You see, what may be the best time in the world to be alive for you, may, conversely be the worst time for someone else, whether a neighbor next door, or an unknown inhabitant of a land on the far side of the world.

One of the true ironies visited upon this world is the spectacular event that occurred two thousand years ago with the birth of Jesus, the Christ, the Son of God, the Savior. He came as promised, for so the ancient prophets recorded in the Old Testament, hundreds, yea, thousands of years before. This event took place in the little burg of Bethlehem, located a scant five miles from Jerusalem.

The irony I refer to is the spectacular joy expressed by a choir of angels announcing the birth of Jesus, while at the same time King Herod, the King of the Jews, was doing everything in his power to find this baby and have him killed. When a king or ruler feels threatened, they will naturally revert to violence in order to prop themselves up and to maintain control of their power.

As a Christian, I am aware of the paradox within my faith. On the one hand, I rejoice and celebrate in the birth of Jesus in all of his innocence. On the other hand, I also celebrate in the death of Jesus at Easter, despite the fact that he was gruesomely abused by his executioners and hung on a cross, a means of execution reserved for the worst of criminals. And what had he done to warrant this hideous treatment? He willingly came to demonstrate God’s love for this fallen race of man.

The absurdity of life challenges us to decide for ourselves: Is this the best of times? Or is it the worst of times?

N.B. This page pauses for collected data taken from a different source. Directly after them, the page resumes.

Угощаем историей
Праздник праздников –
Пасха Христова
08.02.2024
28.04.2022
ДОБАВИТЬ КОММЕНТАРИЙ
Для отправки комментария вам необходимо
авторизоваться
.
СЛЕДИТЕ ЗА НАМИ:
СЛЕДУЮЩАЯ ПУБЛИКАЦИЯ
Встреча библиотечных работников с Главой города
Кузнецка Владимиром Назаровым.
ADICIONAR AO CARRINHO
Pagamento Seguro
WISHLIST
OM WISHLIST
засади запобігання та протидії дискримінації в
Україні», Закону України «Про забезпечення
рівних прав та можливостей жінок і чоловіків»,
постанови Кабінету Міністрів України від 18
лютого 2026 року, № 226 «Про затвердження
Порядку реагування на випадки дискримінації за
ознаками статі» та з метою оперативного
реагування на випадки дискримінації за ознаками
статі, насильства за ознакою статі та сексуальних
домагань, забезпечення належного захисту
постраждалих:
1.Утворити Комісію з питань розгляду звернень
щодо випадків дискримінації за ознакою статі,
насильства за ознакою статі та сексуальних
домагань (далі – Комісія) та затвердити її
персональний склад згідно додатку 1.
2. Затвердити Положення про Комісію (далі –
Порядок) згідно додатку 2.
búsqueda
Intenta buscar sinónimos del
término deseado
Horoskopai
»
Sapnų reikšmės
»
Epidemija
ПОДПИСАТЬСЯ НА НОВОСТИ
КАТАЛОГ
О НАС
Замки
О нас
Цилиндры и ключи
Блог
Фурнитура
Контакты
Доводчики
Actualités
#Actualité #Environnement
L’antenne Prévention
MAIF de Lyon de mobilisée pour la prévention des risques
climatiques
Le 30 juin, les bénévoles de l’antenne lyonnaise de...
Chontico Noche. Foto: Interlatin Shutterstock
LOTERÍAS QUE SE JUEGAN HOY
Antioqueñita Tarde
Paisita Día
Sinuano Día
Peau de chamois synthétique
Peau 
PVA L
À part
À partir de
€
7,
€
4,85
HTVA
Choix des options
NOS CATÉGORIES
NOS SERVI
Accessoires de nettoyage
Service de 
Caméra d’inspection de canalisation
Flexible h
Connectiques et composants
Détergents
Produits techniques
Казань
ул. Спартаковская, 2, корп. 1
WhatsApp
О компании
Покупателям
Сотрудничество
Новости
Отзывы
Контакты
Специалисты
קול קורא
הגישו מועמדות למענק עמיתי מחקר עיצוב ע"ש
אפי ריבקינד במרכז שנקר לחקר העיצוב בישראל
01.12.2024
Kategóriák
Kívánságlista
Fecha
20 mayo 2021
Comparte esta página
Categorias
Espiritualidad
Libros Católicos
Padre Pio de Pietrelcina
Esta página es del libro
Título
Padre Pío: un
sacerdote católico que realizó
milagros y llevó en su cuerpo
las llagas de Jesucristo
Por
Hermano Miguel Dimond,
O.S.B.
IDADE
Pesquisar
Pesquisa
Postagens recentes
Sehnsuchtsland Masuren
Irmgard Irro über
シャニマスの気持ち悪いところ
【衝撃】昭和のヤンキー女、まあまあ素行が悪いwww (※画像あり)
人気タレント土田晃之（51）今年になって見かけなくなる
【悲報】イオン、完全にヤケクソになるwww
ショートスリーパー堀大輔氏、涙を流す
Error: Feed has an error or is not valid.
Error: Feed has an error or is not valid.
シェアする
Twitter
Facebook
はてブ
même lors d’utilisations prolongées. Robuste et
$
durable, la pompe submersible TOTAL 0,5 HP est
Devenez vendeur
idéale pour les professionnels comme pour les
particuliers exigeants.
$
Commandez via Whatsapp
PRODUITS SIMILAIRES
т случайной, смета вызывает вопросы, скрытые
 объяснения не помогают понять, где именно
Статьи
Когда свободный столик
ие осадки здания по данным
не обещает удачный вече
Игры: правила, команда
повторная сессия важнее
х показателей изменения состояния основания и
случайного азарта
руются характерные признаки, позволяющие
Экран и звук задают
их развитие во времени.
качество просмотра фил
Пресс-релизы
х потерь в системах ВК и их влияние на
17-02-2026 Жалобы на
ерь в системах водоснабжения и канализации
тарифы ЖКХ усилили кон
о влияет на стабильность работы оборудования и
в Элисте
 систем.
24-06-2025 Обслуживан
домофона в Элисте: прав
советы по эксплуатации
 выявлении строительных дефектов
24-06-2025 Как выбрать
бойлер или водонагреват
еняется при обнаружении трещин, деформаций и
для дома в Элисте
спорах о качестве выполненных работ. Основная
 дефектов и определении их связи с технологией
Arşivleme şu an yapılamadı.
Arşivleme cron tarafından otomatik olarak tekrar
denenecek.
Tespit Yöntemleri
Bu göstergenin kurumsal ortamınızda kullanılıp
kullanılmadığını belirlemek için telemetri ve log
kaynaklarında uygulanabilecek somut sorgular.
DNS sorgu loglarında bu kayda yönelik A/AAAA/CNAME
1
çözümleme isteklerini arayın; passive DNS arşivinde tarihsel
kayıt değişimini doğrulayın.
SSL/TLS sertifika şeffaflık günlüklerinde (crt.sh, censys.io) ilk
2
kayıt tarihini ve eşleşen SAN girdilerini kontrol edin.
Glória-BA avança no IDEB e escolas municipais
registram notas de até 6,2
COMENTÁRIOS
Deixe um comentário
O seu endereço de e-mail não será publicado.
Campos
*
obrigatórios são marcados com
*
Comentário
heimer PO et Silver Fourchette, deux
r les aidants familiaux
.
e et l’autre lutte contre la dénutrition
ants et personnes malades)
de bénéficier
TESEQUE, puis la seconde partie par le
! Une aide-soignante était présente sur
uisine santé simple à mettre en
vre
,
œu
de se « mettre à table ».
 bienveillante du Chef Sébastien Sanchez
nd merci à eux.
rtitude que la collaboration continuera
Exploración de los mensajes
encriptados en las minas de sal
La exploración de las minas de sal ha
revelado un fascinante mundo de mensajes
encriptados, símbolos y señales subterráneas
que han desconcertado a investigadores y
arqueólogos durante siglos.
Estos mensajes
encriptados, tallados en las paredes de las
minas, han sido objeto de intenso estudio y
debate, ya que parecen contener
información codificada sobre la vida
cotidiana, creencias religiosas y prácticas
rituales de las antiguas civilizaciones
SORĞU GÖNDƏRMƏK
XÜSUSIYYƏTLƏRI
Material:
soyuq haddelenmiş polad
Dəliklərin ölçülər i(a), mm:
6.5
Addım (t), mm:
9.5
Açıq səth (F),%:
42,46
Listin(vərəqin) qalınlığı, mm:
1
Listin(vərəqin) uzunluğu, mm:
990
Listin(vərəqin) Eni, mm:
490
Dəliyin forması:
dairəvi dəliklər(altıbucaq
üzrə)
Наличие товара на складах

Because of Jesus and his sacrificial death for me, life is always the best of times, despite the worst of times that come as a result of simply living.

Disappointment, heartache, rejection, death, all are part of life’s experience. But because of the birth of Jesus on that first Christmas day two thousand years ago, and his later death and resurrection, I have his promise that he will take me home one day to glory to be with him forever.

Perhaps heaven’s portal will boldly state, “Within these golden gates you can only experience the very best of times for all eternity.”

Merry Christmas! Hallelujah! Jesus has come!